TASK DETAILS =
Quote every line of each item below verbatim, changing nothing.

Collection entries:

:::::

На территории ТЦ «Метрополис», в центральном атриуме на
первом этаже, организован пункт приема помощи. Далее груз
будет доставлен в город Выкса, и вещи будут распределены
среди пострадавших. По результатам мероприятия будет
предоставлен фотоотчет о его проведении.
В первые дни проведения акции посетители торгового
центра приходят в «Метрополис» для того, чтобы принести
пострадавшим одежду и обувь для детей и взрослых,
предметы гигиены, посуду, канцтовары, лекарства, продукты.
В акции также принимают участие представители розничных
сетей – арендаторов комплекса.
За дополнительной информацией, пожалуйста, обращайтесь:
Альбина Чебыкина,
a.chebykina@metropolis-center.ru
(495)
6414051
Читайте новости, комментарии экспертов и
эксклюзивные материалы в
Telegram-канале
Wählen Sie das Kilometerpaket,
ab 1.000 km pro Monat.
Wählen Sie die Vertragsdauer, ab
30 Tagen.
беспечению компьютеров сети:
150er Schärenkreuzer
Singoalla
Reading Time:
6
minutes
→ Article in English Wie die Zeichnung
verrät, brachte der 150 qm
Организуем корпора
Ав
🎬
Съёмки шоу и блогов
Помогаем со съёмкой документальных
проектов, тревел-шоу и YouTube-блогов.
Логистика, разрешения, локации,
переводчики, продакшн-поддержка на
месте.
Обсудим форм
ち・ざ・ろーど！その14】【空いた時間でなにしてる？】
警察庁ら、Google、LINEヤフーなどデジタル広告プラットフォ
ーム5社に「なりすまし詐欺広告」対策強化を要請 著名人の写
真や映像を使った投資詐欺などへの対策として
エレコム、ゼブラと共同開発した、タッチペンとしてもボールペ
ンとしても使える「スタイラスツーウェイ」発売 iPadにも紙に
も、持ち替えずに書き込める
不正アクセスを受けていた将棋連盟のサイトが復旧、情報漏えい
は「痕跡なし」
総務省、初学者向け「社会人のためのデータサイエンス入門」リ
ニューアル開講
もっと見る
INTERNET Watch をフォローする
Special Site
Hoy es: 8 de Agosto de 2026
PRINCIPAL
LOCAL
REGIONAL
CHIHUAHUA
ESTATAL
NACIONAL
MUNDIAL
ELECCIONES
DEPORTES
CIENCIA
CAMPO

:::::

WRITTEN SOLUTION =
На территории ТЦ «Метрополис», в центральном атриуме на
первом этаже, организован пункт приема помощи. Далее груз
будет доставлен в город Выкса, и вещи будут распределены
среди пострадавших. По результатам мероприятия будет
предоставлен фотоотчет о его проведении.
В первые дни проведения акции посетители торгового
центра приходят в «Метрополис» для того, чтобы принести
пострадавшим одежду и обувь для детей и взрослых,
предметы гигиены, посуду, канцтовары, лекарства, продукты.
В акции также принимают участие представители розничных
сетей – арендаторов комплекса.
За дополнительной информацией, пожалуйста, обращайтесь:
Альбина Чебыкина,
a.chebykina@metropolis-center.ru
(495)
6414051
Читайте новости, комментарии экспертов и
эксклюзивные материалы в
Telegram-канале
Wählen Sie das Kilometerpaket,
ab 1.000 km pro Monat.
Wählen Sie die Vertragsdauer, ab
30 Tagen.
беспечению компьютеров сети:
150er Schärenkreuzer
Singoalla
Reading Time:
6
minutes
→ Article in English Wie die Zeichnung
verrät, brachte der 150 qm
Организуем корпора
Ав
🎬
Съёмки шоу и блогов
Помогаем со съёмкой документальных
проектов, тревел-шоу и YouTube-блогов.
Логистика, разрешения, локации,
переводчики, продакшн-поддержка на
месте.
Обсудим форм
ち・ざ・ろーど！その14】【空いた時間でなにしてる？】
警察庁ら、Google、LINEヤフーなどデジタル広告プラットフォ
ーム5社に「なりすまし詐欺広告」対策強化を要請 著名人の写
真や映像を使った投資詐欺などへの対策として
エレコム、ゼブラと共同開発した、タッチペンとしてもボールペ
ンとしても使える「スタイラスツーウェイ」発売 iPadにも紙に
も、持ち替えずに書き込める
不正アクセスを受けていた将棋連盟のサイトが復旧、情報漏えい
は「痕跡なし」
総務省、初学者向け「社会人のためのデータサイエンス入門」リ
ニューアル開講
もっと見る
INTERNET Watch をフォローする
Special Site
Hoy es: 8 de Agosto de 2026
PRINCIPAL
LOCAL
REGIONAL
CHIHUAHUA
ESTATAL
NACIONAL
MUNDIAL
ELECCIONES
DEPORTES
CIENCIA
CAMPO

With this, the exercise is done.